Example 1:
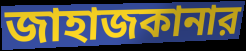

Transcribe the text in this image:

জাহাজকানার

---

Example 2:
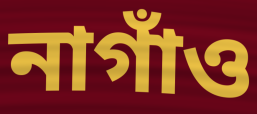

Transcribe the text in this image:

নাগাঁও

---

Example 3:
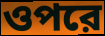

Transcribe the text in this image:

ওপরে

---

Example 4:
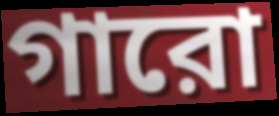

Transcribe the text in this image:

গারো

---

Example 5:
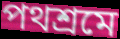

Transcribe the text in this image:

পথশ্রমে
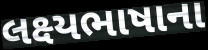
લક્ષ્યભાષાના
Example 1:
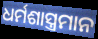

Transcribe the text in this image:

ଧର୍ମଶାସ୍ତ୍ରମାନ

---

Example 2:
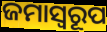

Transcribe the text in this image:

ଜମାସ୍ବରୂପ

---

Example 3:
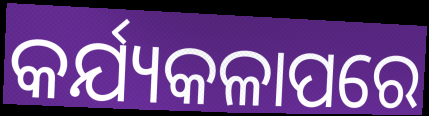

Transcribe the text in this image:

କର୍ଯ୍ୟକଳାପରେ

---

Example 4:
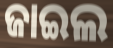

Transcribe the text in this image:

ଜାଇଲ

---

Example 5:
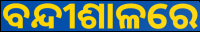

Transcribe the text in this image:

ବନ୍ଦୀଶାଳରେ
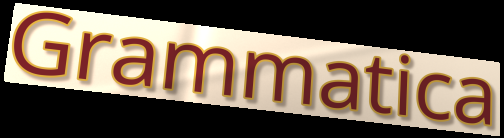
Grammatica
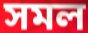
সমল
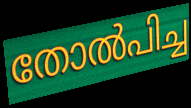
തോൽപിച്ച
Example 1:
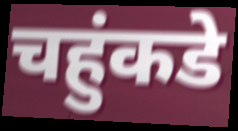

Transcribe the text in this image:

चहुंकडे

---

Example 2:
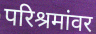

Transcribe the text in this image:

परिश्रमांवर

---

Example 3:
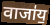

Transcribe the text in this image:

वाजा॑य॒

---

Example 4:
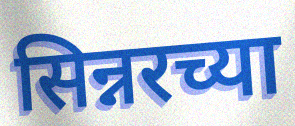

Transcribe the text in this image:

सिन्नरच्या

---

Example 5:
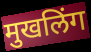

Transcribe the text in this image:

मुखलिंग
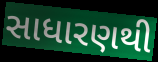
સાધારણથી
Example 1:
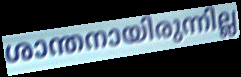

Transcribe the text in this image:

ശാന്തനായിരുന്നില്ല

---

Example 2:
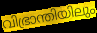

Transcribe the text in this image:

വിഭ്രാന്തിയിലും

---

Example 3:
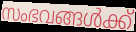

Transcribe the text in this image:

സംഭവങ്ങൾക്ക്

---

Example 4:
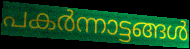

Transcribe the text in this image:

PROBLEM TO WORK ON ▸ Exact copy, no pictures: reproduce every record as it stands.

PROBLEM SOLUTION ▸
Example 1:

Transcribe the text in this image:

জাহাজকানার

---

Example 2:

Transcribe the text in this image:

নাগাঁও

---

Example 3:

Transcribe the text in this image:

ওপরে

---

Example 4:

Transcribe the text in this image:

গারো

---

Example 5:

Transcribe the text in this image:

পথশ্রমে
લક્ષ્યભાષાના
Example 1:

Transcribe the text in this image:

ଧର୍ମଶାସ୍ତ୍ରମାନ

---

Example 2:

Transcribe the text in this image:

ଜମାସ୍ବରୂପ

---

Example 3:

Transcribe the text in this image:

କର୍ଯ୍ୟକଳାପରେ

---

Example 4:

Transcribe the text in this image:

ଜାଇଲ

---

Example 5:

Transcribe the text in this image:

ବନ୍ଦୀଶାଳରେ
Grammatica
সমল
തോൽപിച്ച
Example 1:

Transcribe the text in this image:

चहुंकडे

---

Example 2:

Transcribe the text in this image:

परिश्रमांवर

---

Example 3:

Transcribe the text in this image:

वाजा॑य॒

---

Example 4:

Transcribe the text in this image:

सिन्नरच्या

---

Example 5:

Transcribe the text in this image:

मुखलिंग
સાધારણથી
Example 1:

Transcribe the text in this image:

ശാന്തനായിരുന്നില്ല

---

Example 2:

Transcribe the text in this image:

വിഭ്രാന്തിയിലും

---

Example 3:

Transcribe the text in this image:

സംഭവങ്ങൾക്ക്

---

Example 4:

Transcribe the text in this image:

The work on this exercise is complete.